_Tekst źródłowy:_
════════════════════

Po wydarzeniach w Gdańsku na łamach polskiej prasy rozgorzała dyskusja dotycząca publicznych egzekucji. W środowisku polskich intelektualistów dominowały głosy krytyki, podkreślające ich demoralizujący wpływ. Przeciwko egzekucjom wypowiadali się publicyści Adam Kryński („Tygodnik Powszechny”) i Jan Kott („Przekrój”), socjolog Stanisław Ossowski oraz pisarka Ewa Szelburg-Zarembina. Po głosach krytyki we wrześniu 1946 roku na łamach „Przekroju” i „Ilustrowanego Kuriera Polskiego” minister sprawiedliwości Henryk Świątkowski potępił publiczne wykonywanie kary śmierci. Zachowanie tłumów podczas gdańskiej egzekucji oraz drastyczność sytuacji wpłynęły na podjęcie przez władzę decyzji o zaniechaniu tego typu widowisk. Ostatnia publiczna egzekucja odbyła się ponad dwa tygodnie później, 21 VII 1946 – wykonano ją na Arthurze Greiserze, namiestniku Rzeszy w Kraju Warty.

════════════════════

_Zapisy:_

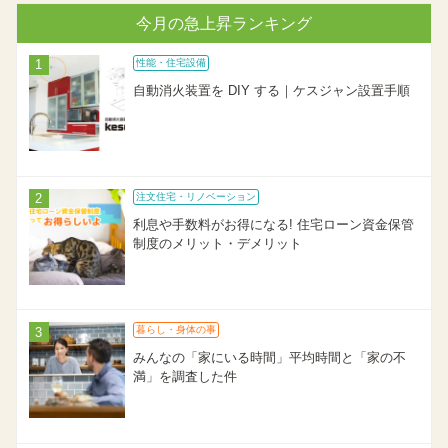
今月の急上昇ランキング
性能・住宅設備
自動消火装置を DIY する｜ケスジャン設置手順
注文住宅・リノベーション
利息や手数料がお得になる! 住宅ローン資金保管
制度のメリット・デメリット
暮らし・身体の事
みんなの「家にいる時間」平均時間と「家の不
満」を調査した件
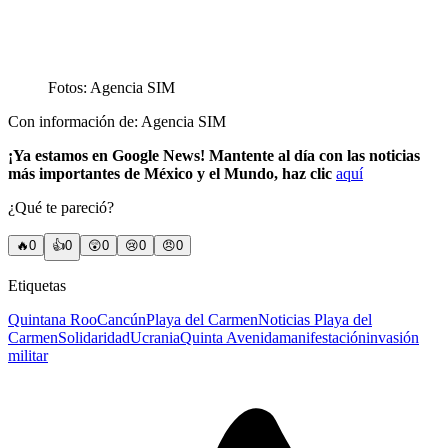
Fotos: Agencia SIM
Con información de: Agencia SIM
¡Ya estamos en Google News! Mantente al día con las noticias
más importantes de México y el Mundo, haz clic
aquí
¿Qué te pareció?
🔥
0
👍
0
😲
0
😢
0
😠
0
Etiquetas
Quintana Roo
Cancún
Playa del Carmen
Noticias Playa del
Carmen
Solidaridad
Ucrania
Quinta Avenida
manifestación
invasión
militar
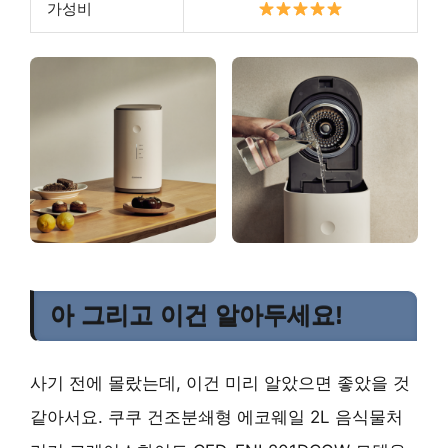
가성비
아 그리고 이건 알아두세요!
사기 전에 몰랐는데, 이건 미리 알았으면 좋았을 것
같아서요. 쿠쿠 건조분쇄형 에코웨일 2L 음식물처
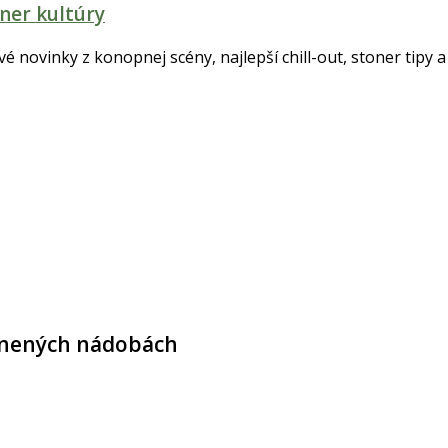
ner kultúry
tvé novinky z konopnej scény, najlepší chill-out, stoner tipy a 
lenených nádobách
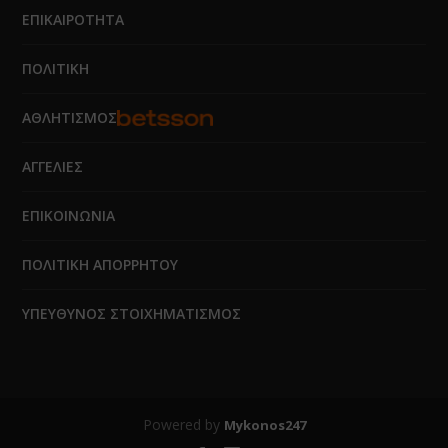
ΕΠΙΚΑΙΡΟΤΗΤΑ
ΠΟΛΙΤΙΚΗ
ΑΘΛΗΤΙΣΜΟΣ
ΑΓΓΕΛΙΕΣ
ΕΠΙΚΟΙΝΩΝΙΑ
ΠΟΛΙΤΙΚΗ ΑΠΟΡΡΗΤΟΥ
ΥΠΕΥΘΥΝΟΣ ΣΤΟΙΧΗΜΑΤΙΣΜΟΣ
Powered by
Mykonos247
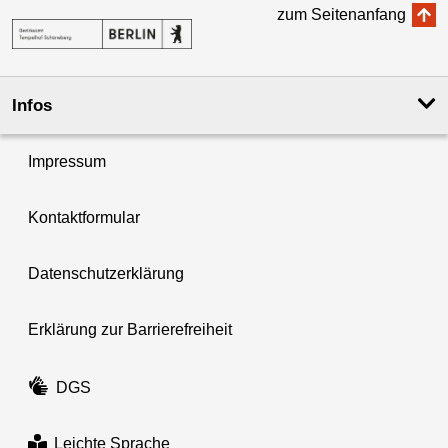
zum Seitenanfang
Infos
Impressum
Kontaktformular
Datenschutzerklärung
Erklärung zur Barrierefreiheit
DGS
Leichte Sprache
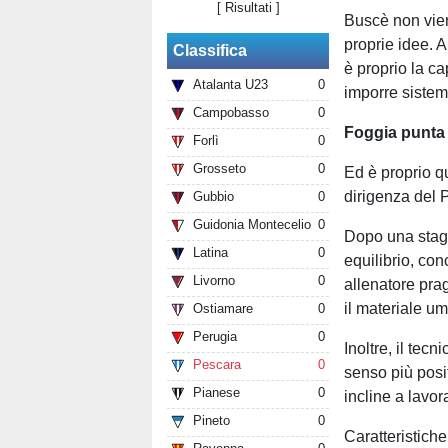
[
Risultati
]
Buscè non vien
proprie idee. A
Classifica
è proprio la ca
Atalanta U23
0
imporre sistemi
Campobasso
0
Foggia punta 
Forlì
0
Grosseto
0
Ed è proprio 
dirigenza del 
Gubbio
0
Guidonia Montecelio
0
Dopo una stagi
Latina
0
equilibrio, co
Livorno
0
allenatore pra
il materiale u
Ostiamare
0
Perugia
0
Inoltre, il tec
Pescara
0
senso più posit
Pianese
0
incline a lavor
Pineto
0
Caratteristich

════════════════════

_Polecenie:_ Dopisz dalszy ciąg tekstu o publicznych egzekucjach w powojennej Polsce, zaczynając tuż po jego ostatnim zdaniu. Zapisy stanowią osobny, niezależny materiał.

_Wynik zadania:_
W 1947 przed Sądem Okręgowym w Gdańsku odbyły się jeszcze trzy przewody sądowe przeciwko nazistowskim oprawcom. Zapadło w nich 69 wyroków, w dziesięciu wypadkach orzeczono karę śmierci. W 1948 Najwyższy Trybunał Narodowy w Gdańsku (następca SSK) orzekł karę śmierci wobec gauleitera Alberta Forstera.
W miejscu egzekucji z 1946 stoją obecnie bloki mieszkalne przedsiębiorstwa deweloperskiego PB Górski (ul. Pohulanka nr 6–10).